§ **Aim of the task**:
Could you reproduce, from the records below, everything from the line with "Digitized haematoxylin and eosin-stained section, brightfield, a" down to the line with "Review note (as", keeping both of those lines and changing nothing?

§ **Data supplied**:
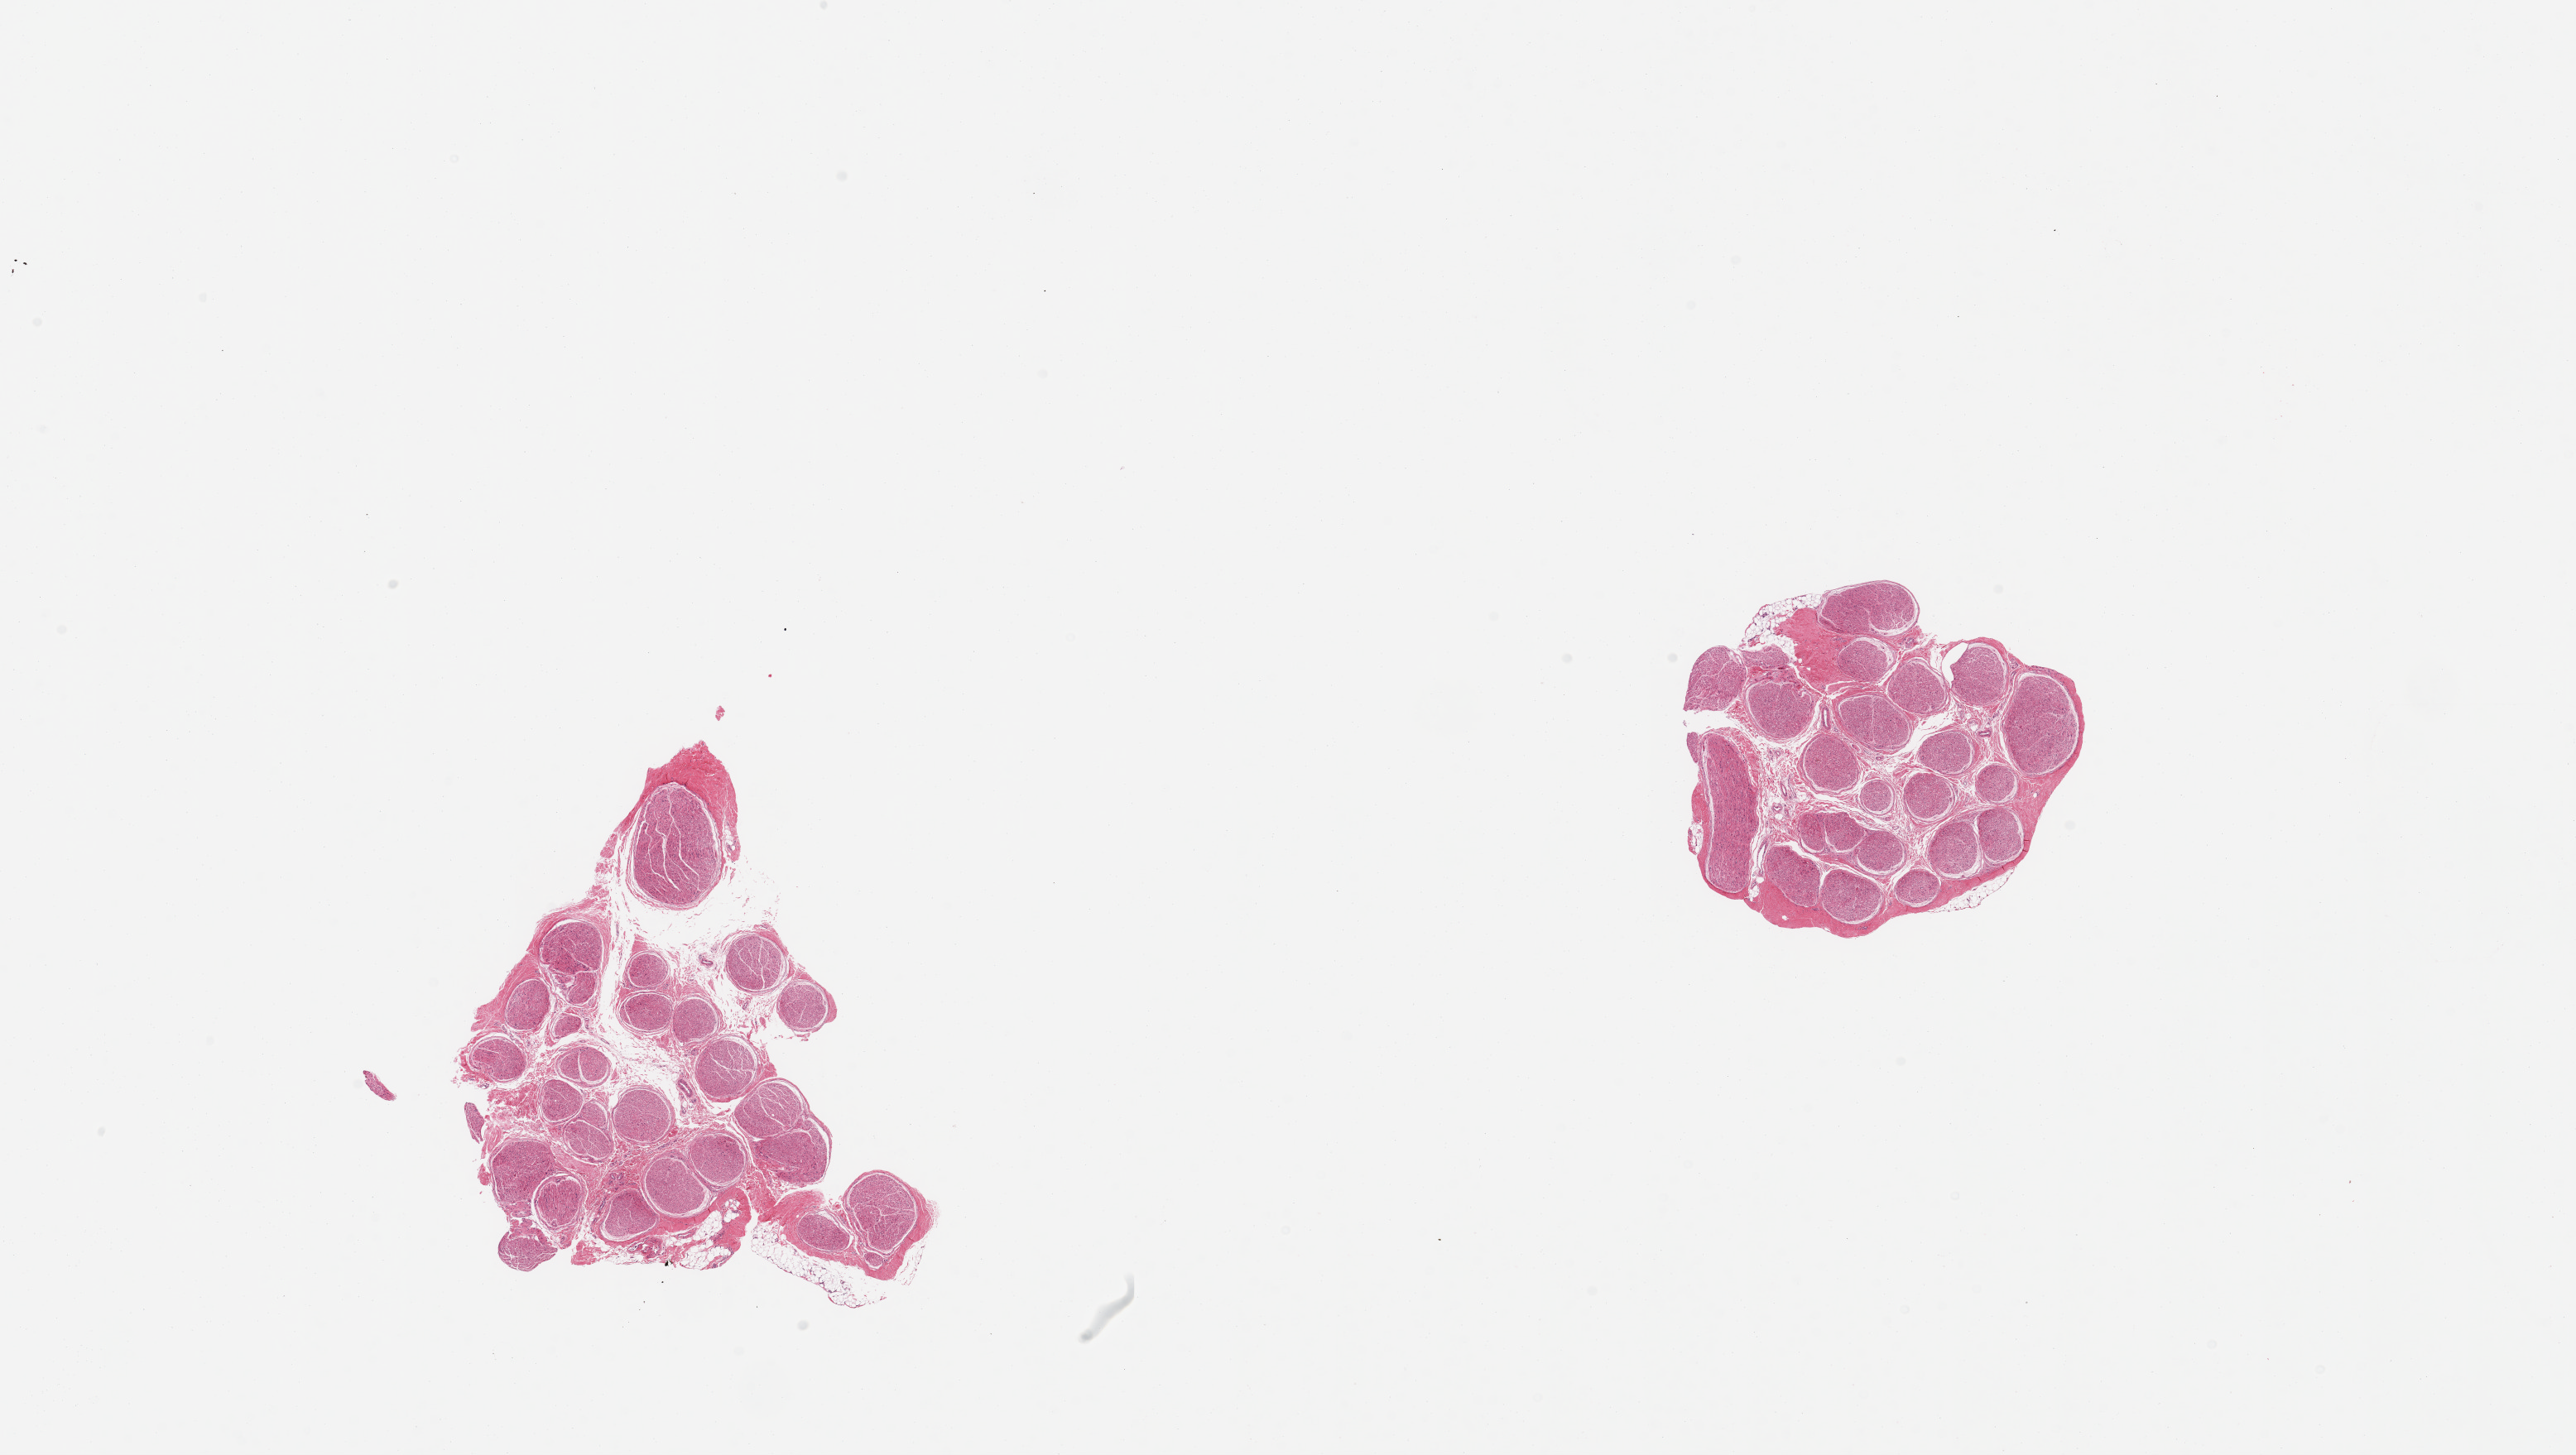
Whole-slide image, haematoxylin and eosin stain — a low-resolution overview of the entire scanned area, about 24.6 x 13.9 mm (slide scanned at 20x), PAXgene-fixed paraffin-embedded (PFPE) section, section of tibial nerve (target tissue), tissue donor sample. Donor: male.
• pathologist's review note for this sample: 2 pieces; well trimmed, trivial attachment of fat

* * *

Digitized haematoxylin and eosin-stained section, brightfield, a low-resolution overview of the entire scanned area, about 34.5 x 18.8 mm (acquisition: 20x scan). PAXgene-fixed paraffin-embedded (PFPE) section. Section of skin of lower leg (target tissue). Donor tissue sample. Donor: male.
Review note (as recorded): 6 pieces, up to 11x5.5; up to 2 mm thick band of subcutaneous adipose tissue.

...

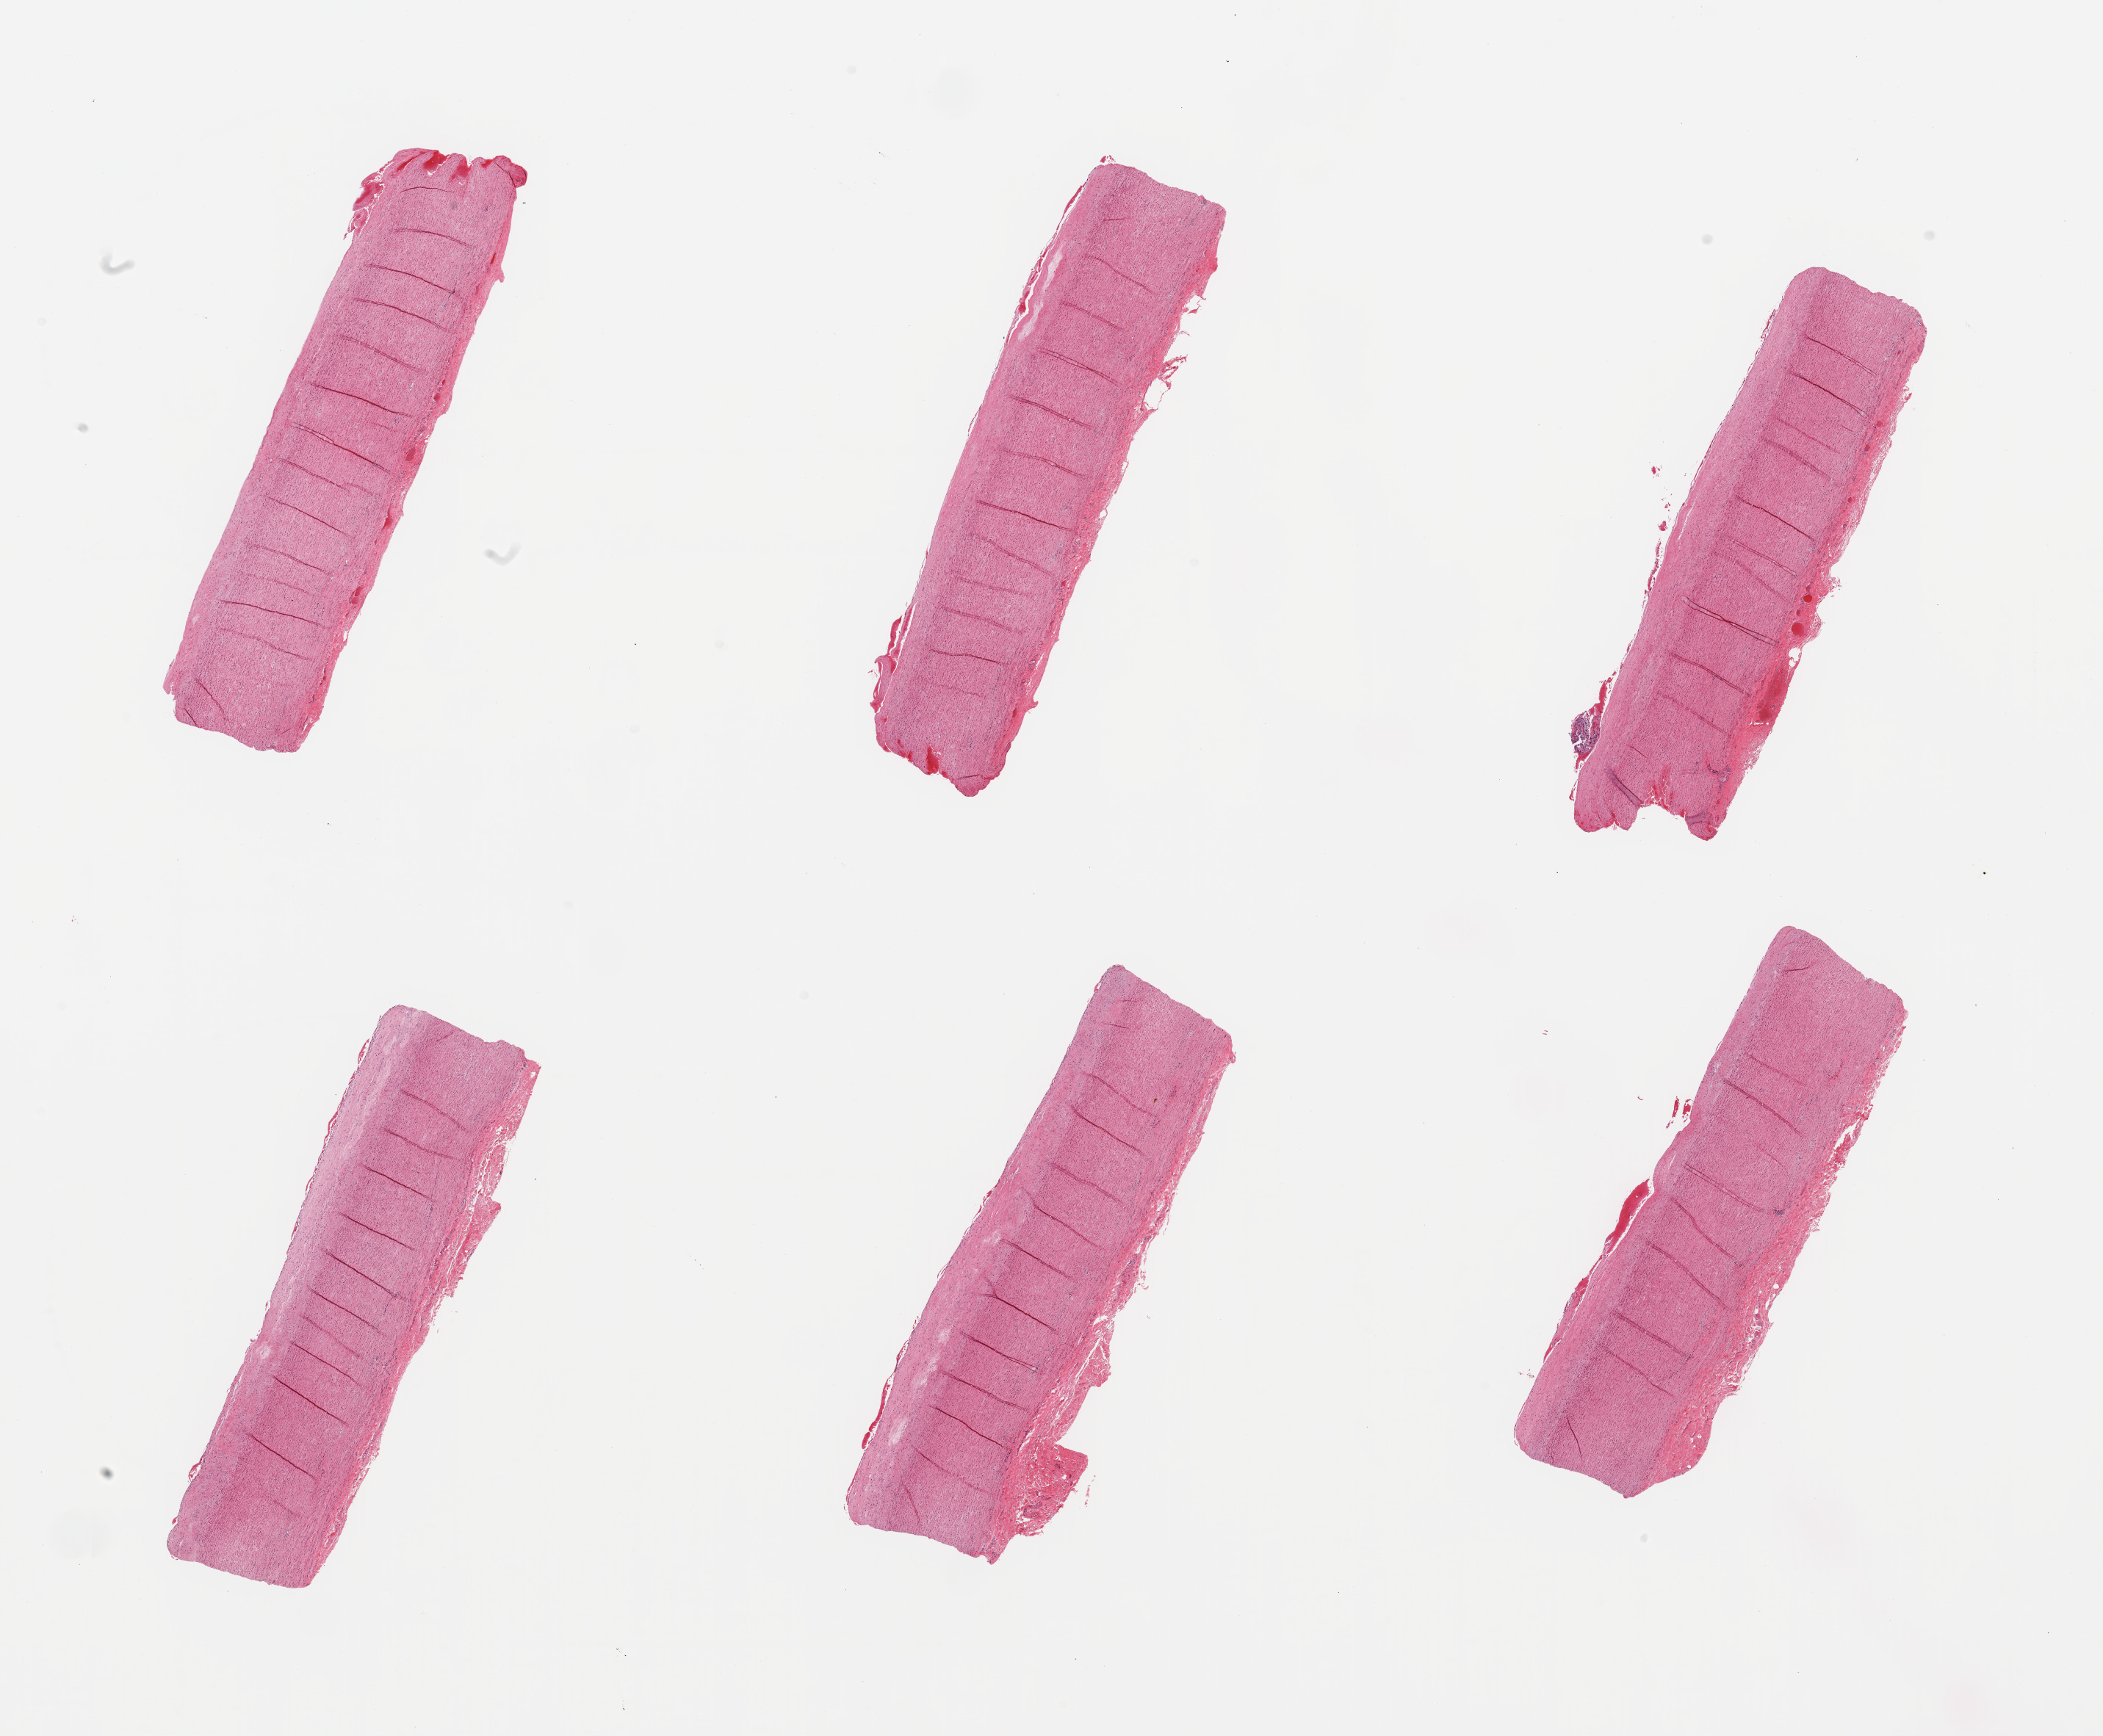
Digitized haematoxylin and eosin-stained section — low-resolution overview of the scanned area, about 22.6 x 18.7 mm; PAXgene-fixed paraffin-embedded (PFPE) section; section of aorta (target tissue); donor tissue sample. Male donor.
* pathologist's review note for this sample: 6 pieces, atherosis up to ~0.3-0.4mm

§ **Answer box**:
Digitized haematoxylin and eosin-stained section, brightfield, a low-resolution overview of the entire scanned area, about 34.5 x 18.8 mm (acquisition: 20x scan). PAXgene-fixed paraffin-embedded (PFPE) section. Section of skin of lower leg (target tissue). Donor tissue sample. Donor: male.
Review note (as recorded): 6 pieces, up to 11x5.5; up to 2 mm thick band of subcutaneous adipose tissue.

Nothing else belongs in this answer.